The MELD roadmap is quite extensive since, as I’ve made clear multiple times in this article, there aren’t a lot of features available just yet. If you’re interested in looking at the detailed roadmap, you can use this link. Now, most of you probably want to know when we’ll see the most basic functions like borrowing and lending, and I’m sad to tell you that you’ll have to wait over six months. Borrowing and lending are going live on a testnet in Q3 of 2022 but won’t be fully available until Q4. Before that, there aren’t really that interesting or meaningful things going on from a consumer standpoint but rather more technically significant milestones. However, these milestones will be significant for the final product, which might be a reason to follow what’s going on to see if everything is moving on schedule. A few things also seem to be a little open about when the mobile application will be released. As a matter of fact, it wasn’t even listed, and I had to ask a member of the MELD team for more information. But speaking of the team, I have to credit them for helping me out and answering my questions whenever I had any. It’s always great to see that a team cares about those interested in their product.
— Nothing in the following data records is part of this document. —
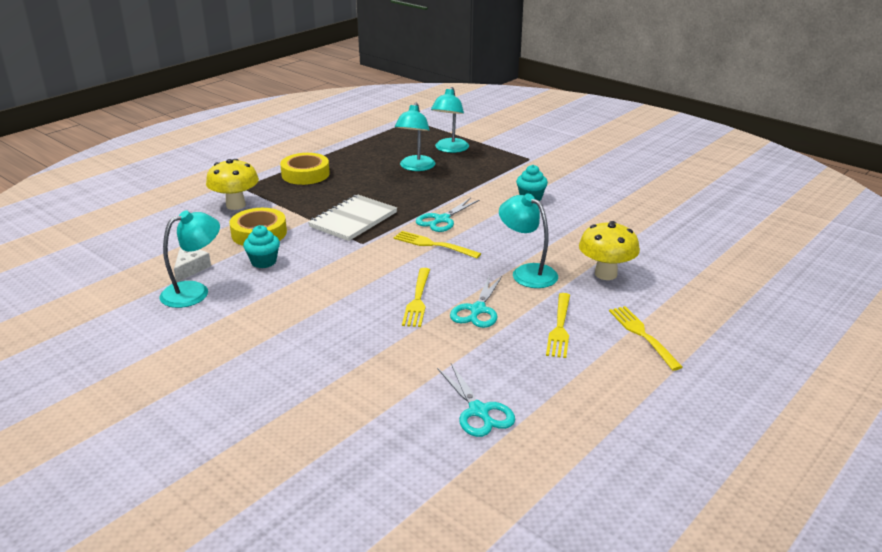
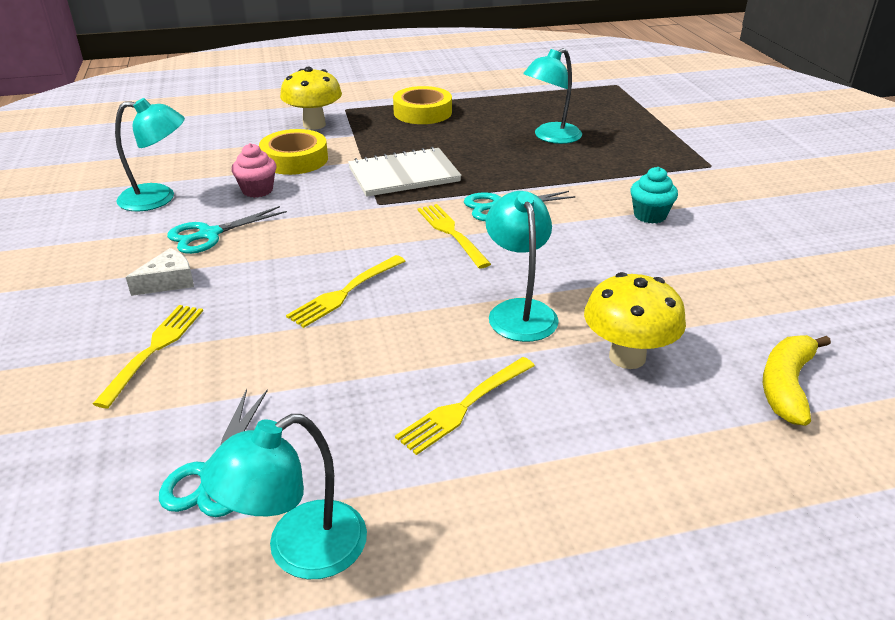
camera: 35 degrees right, 5 degrees up
(190, 269) = (187, 174): white cheese -> white cheese (168, 282)
(263, 262) = (257, 190): turquoise cupcake -> pink cupcake
(450, 149) = (620, 127): turquoise lamp -> turquoise lamp (299, 551)
(477, 310) = (394, 335): turquoise scissors -> turquoise scissors (209, 234)
(642, 335) = (568, 475): yellow fork -> yellow fork (154, 350)
(686, 259) = (786, 385): none -> yellow banana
On paper, I have to hand it to the MELD team that they’ve done an excellent job, and I believe they’ve got a chance to become a top tier defi protocol. The competition is fierce, and it might be hard to distinguish from them, but the team seems to know where to take the project to do that. Still, everything has to be proven, and before I see a working product, it’s hard to give them all too much credit. One concern is that if their launch dates are pushed much further back, they might be too late in the game. As mentioned, their competitors are consistently improving their own products. I believe that changing services is a far higher barrier for many than to start with one, especially if you’ve already locked up a substantial amount of funds on some other platform or maybe even have a loan from some other place.
With MELD, we will just have to wait and see what happens. Hopefully, they can gather a good client base, including some institutions and also some from the unbanked. There’s no denying that a service like this is both equally wanted and needed.